In August of that year, in Presidential Proclamation 9772, Trump announced he was doubling the Section 232 tariffs to 50% on steel from Turkey. U.S. importer Transpacific Steel LLC challenged this move, seeking refund of a purported $2.8 million in additional tariffs it had to pay.
The trade court agreed that Proclamation 9772 was unlawful.
Section 232 lays out specific procedural steps and time limits an administration must follow before issuing national security tariffs. The Commerce secretary must investigate and prepare a report to the president on the national security impacts of the imports. The president must decide within 90 days of receiving this report whether to impose restrictions, implement them within 15 days after that, and inform Congress of his reasoning.

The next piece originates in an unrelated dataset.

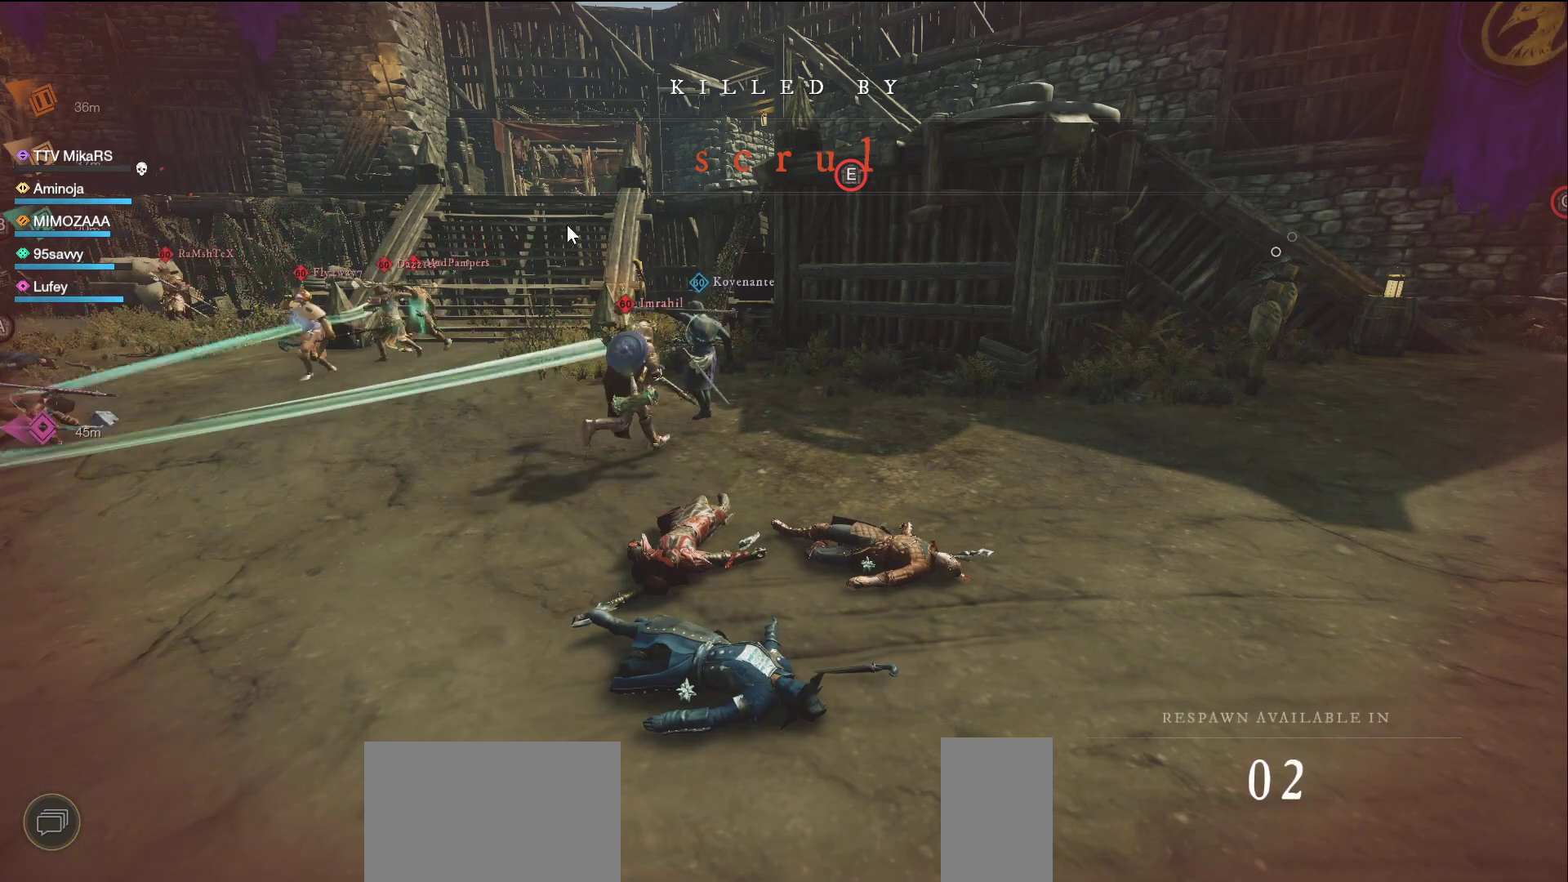
{"keys": [], "mouse": [], "events": [[17, "mouse_left", "down"], [67, "mouse_left", "up"], [133, "mouse_left", "down"], [217, "mouse_left", "up"]]}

The Trump administration didn’t follow these procedures by expanding the Turkish steel tariffs well more than 90 days after Commerce’s original steel report, the trade court said.
“National security is dependent on sensitive and ever-changing dynamics; the temporal restrictions on the President’s power to take action pursuant to a report and recommendation by the Secretary is not a mere directory guideline, but a restriction that requires strict adherence,” the court said. This procedure ensures the president has the most up-to-date national security guidance, it added.
The court rejected the government’s contention that the president has the authority to modify preexisting Section 232 tariffs outside the stated timelines.
Moreover, the steel report evaluated the collective impact of global steel imports on U.S. national security, and not the impact of imports from Turkey individually. Therefore “the decision to increase the tariffs on imported steel products from Turkey, and Turkey alone, without any justification, is arbitrary and irrational” in violation of equal protection, the court said.
The opinion was written by Judge Jane A. Restani and joined by Judges Claire R. Kelly and Gary S. Katzmann.
Arent Fox LLP represents Transpacific. Morris, Manning, & Martin LLP represents Turkish steel pipe producer Borusan Mannesmann Boru Sanayi ve Ticaret A.S. The Law Office of Lewis E. Leibowitz represents the Jordan International Co.
The case is Transpacific Steel LLC v. United States, Ct. Int’l Trade, No. 19-00009, 7/14/20.